Cognitive science is an interdisciplinary field that overlaps with fields as diverse as psychology, neuroscience, computer science, linguistics and philosophy. As a result, cognitive science programs can be equally diverse, depending on which area or areas of study they focus. Cognitive science programs may also be on either the undergraduate or graduate level.
Many cognitive science programs are made up of courses from various departments, allowing students to create their own specialties within the field. Others, however, are more concentrated within a given department. The types of courses offered within the department and the degree awarded at completion of the program are indicators of what areas of cognitive science are emphasized at that school.
Programs found within the psychology department, for instance, may do experiments to see how humans respond to various learning challenges in a controlled environment. Neuroscience-based cognitive science programs may have similar goals, but investigate specifically the biological workings of the brain. They may use neural imaging or other technologies to monitor how the brain accomplishes certain tasks.

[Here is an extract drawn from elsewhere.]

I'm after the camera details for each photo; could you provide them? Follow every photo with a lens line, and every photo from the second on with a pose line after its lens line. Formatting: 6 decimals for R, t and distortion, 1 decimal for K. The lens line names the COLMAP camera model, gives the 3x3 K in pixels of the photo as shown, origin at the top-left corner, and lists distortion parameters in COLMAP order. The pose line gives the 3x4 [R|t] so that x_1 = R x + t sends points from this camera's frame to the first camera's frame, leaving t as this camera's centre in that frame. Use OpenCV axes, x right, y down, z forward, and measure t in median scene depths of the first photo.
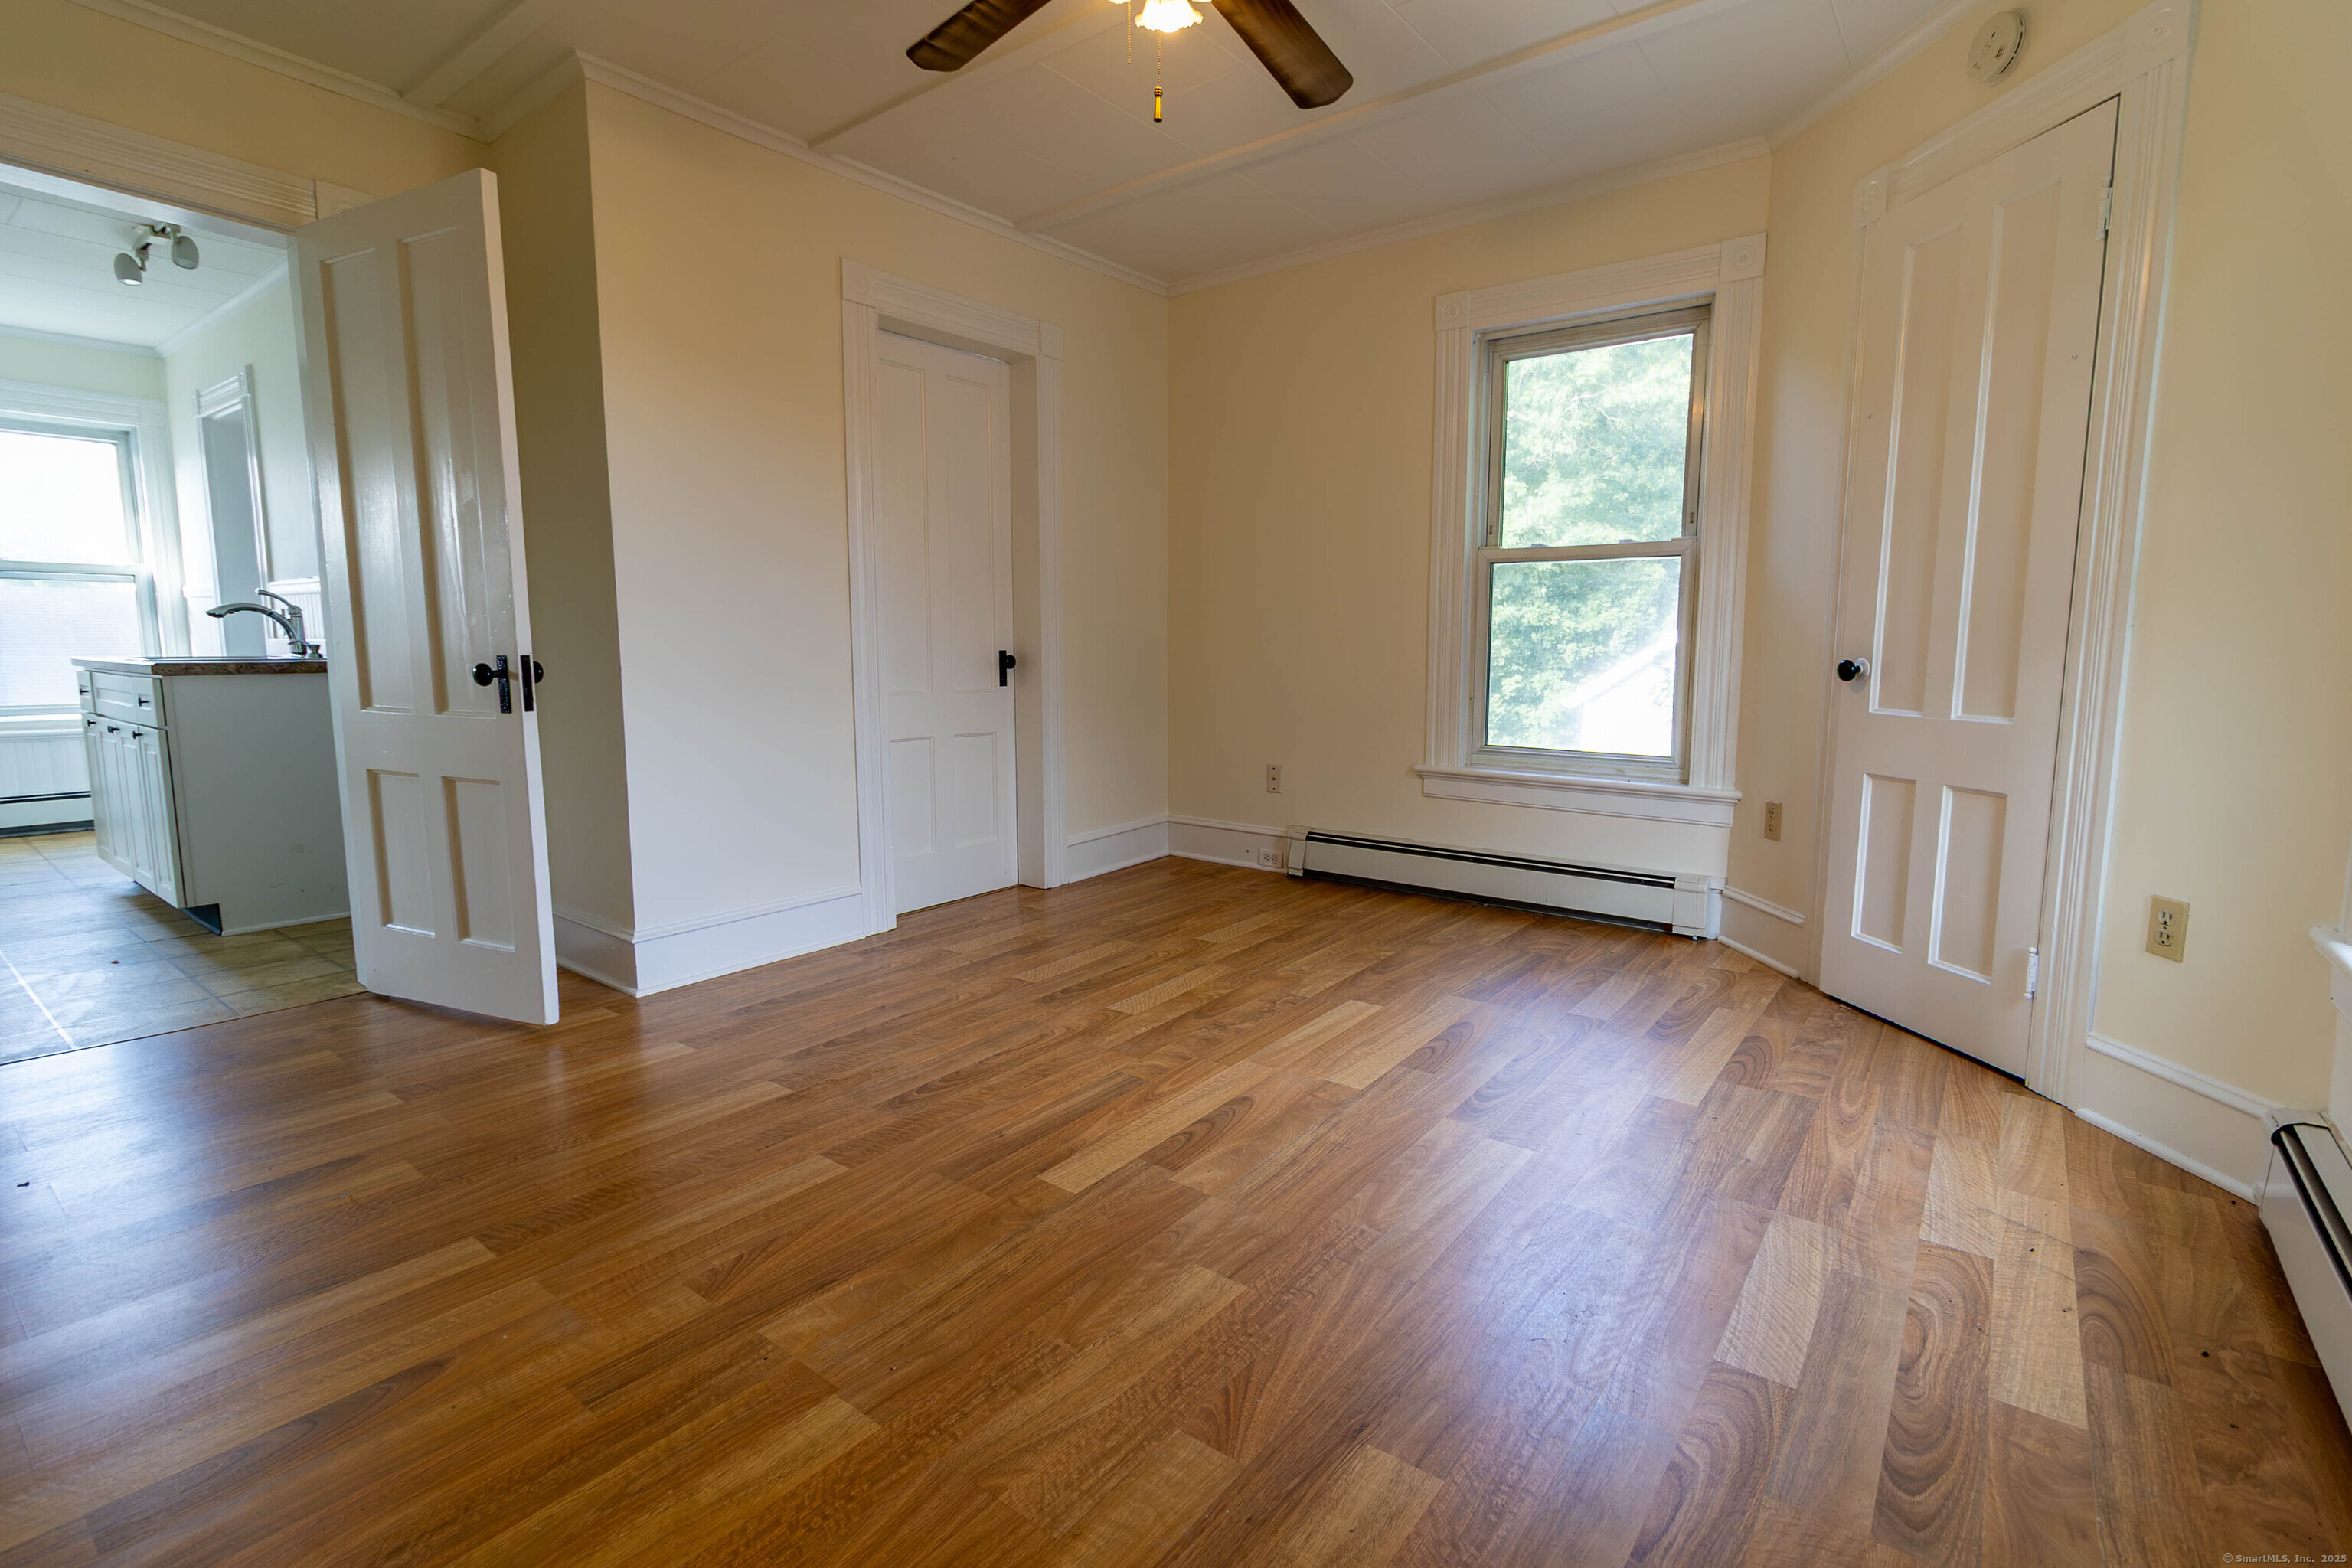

Some cognitive science programs emphasize artificial intelligence. In this sub-field of cognitive science, researchers study how the mind processes information in order to create computer models that can mimic human intelligence. This branch of study assumes that human connections in the mind are analogous to logical rules in a computer. Programs of study concentrating on cognitive linguistics may map out grammar rules of English or another language in order to "teach" computers to create speech or text that mimics human language.
While the types of cognitive science programs described above tend to have practical and experimental courses, some programs focus more on philosophical aspects of cognition. These are primarily theoretical rather than experimental. They may discuss the relationship of the mind to the body and other concerns.
In addition to differences in methodology and approach, cognitive science programs also vary based on the types of degrees they award. Some schools offer only master's or PhD level programs, others offer only undergraduate degrees, and many offer both. Studies in cognitive science at the undergraduate level are likely to have more classroom-based courses and fewer research-based courses. The opposite is true for graduate level programs.